Browsing Reflections

Fr. Jo's Reflection on Corpus Christi, A, June 14, 2020

          What is the medicine for hunger? Food? Drink? Sometimes, when you’re most hungry, you find that you eat much less. Yet, food never completely cures hunger. It may cure the temporary physical hunger, yet it’s not only food and drink that we hunger for; we also hunger for peace, justice, safety, friendship, intimacy and love. We hunger for meaning, direction and purposeful existence. Above all, there’s the hunger to which the human person is condemned, whether we’re aware of it or not, which is the hunger for transcendence, the hunger for God. We do not have any choice about this. Whether one is a card-carrying atheist or a pious believer, we are simply hard-wired for transcendence. God put a hunger in us that only He can satisfy. To assist in satisfying this hunger, God gave us the spiritual food of His own life. In the incarnation He takes material flesh which He turns around to give us in Christ. Corpus Christi celebrates this gift of God, which aids us in our journey (Viaticum) back to Him.

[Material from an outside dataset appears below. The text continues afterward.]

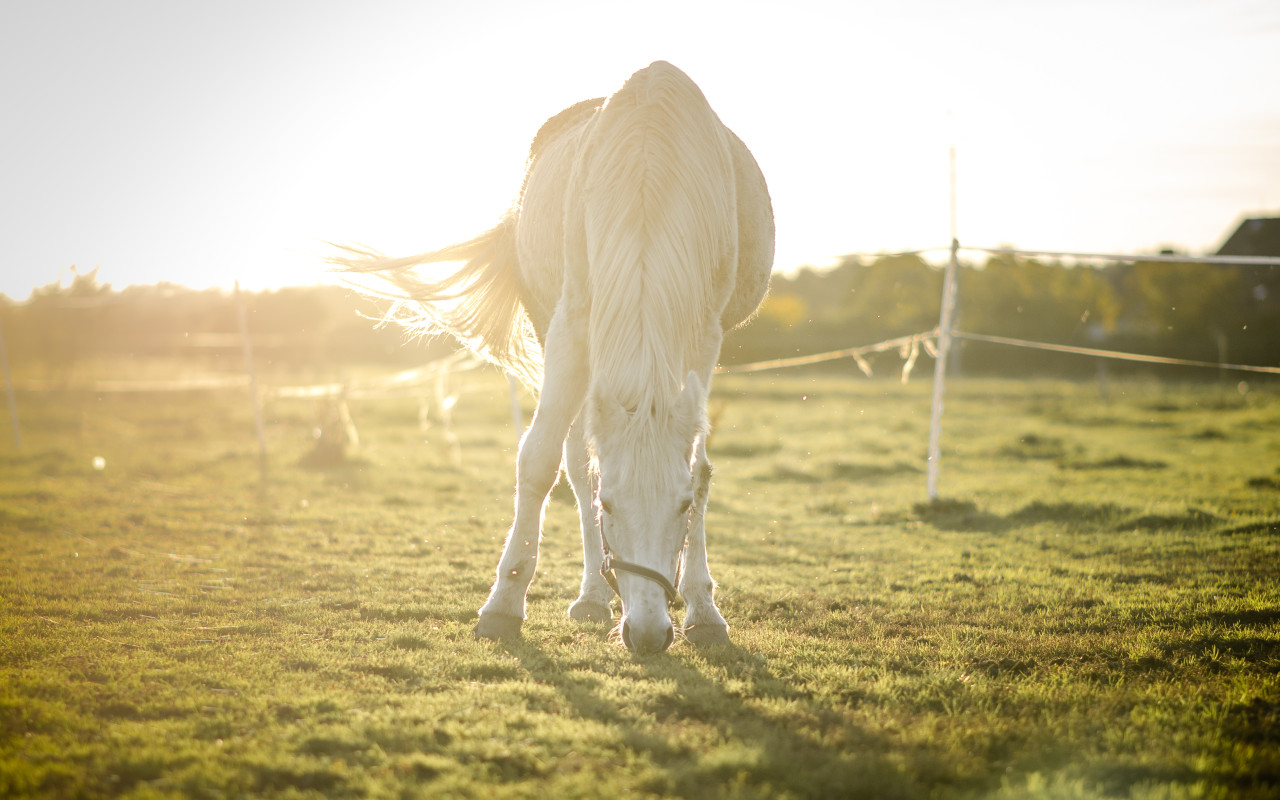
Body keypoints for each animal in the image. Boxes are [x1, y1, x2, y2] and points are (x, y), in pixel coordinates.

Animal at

          It was hunger that drove the Israelites to Egypt. After a prolonged stay, food no longer satisfied. The hunger for freedom outpaced that for food and drink. No sooner had they found freedom than the hunger for food made its way back; and in answer, God gave them the manna. They still hungered for a homeland in which they will dwell in peace, safety and security, especially from the desert serpents and scorpions as well as attacks from other nations. Possessing this homeland demanded even more doggedness and desperation, as they would continually fight to keep it from their foes. Hence, they sought a secure and eternal homeland which they wouldn’t anymore need to fight for.

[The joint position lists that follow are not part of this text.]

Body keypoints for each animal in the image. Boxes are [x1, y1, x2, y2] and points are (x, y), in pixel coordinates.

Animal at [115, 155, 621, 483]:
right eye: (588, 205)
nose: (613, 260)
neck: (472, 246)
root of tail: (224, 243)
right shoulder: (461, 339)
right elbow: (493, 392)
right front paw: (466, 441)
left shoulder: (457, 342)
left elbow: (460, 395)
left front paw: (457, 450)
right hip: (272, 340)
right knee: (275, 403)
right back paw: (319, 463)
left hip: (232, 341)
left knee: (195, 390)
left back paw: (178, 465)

          Jesus draws our attention today to the fleeting nature of earthly solutions to hunger and invites us to partake of the food that will truly satisfy: “I am the living bread that came down from heaven, ...Whoever comes to me shall not hunger and whoever believes in me shall not thirst” (Jn 6: 51; 6:35). Not even the manna sufficed: “Your ancestors ate the manna in the desert, but they died...Whoever eats this bread will live forever” (Jn 6:49, 58). In the world, we are tormented by a plethora of deserts in the form of temptations, hunger and thirst, and opposition to God, often as fierce and cunning as serpents and scorpions. By nourishing ourselves with the food of the Lord’s Body and Blood, He promises that we’ll escape the death which the manna was not able to prevent for the Israelites.

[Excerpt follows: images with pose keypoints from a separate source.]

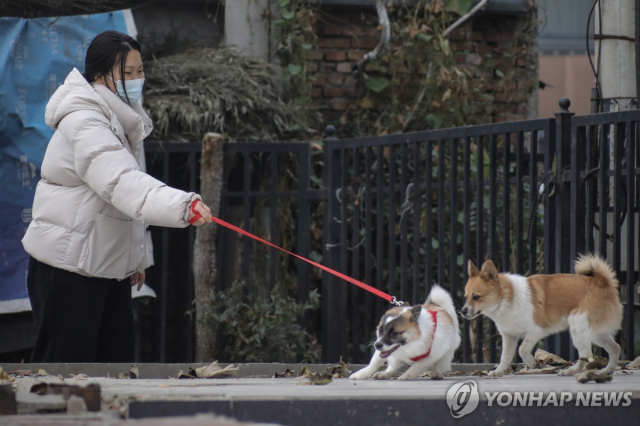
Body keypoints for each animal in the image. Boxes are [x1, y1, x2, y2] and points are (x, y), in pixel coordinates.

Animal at [462, 253, 624, 376]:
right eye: (465, 297)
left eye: (476, 297)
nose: (463, 311)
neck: (507, 298)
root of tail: (603, 282)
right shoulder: (509, 336)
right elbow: (505, 356)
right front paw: (499, 371)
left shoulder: (536, 330)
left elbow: (522, 349)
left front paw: (531, 362)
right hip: (596, 333)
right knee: (615, 348)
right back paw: (607, 370)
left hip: (578, 327)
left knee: (586, 355)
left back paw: (570, 371)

          Consider also that in this food—the Eucharist—we do not only eat the Body and Blood of the Lord, we literally become one body with Christ. St Paul alludes to this when he said: “The blessing cup we bless is a communion with the blood of Christ, and the bread that we break is a communion with the body of Christ. Because the loaf of bread is one, we, though many, are one body” (I Cor 10:17). In the Eucharist, we partake of the body of the Risen Lord, which unites us in an intimate and immortal life, love and friendship with Him. If you need a “bet” or pledge for the life of heaven, the Eucharist is your best bet.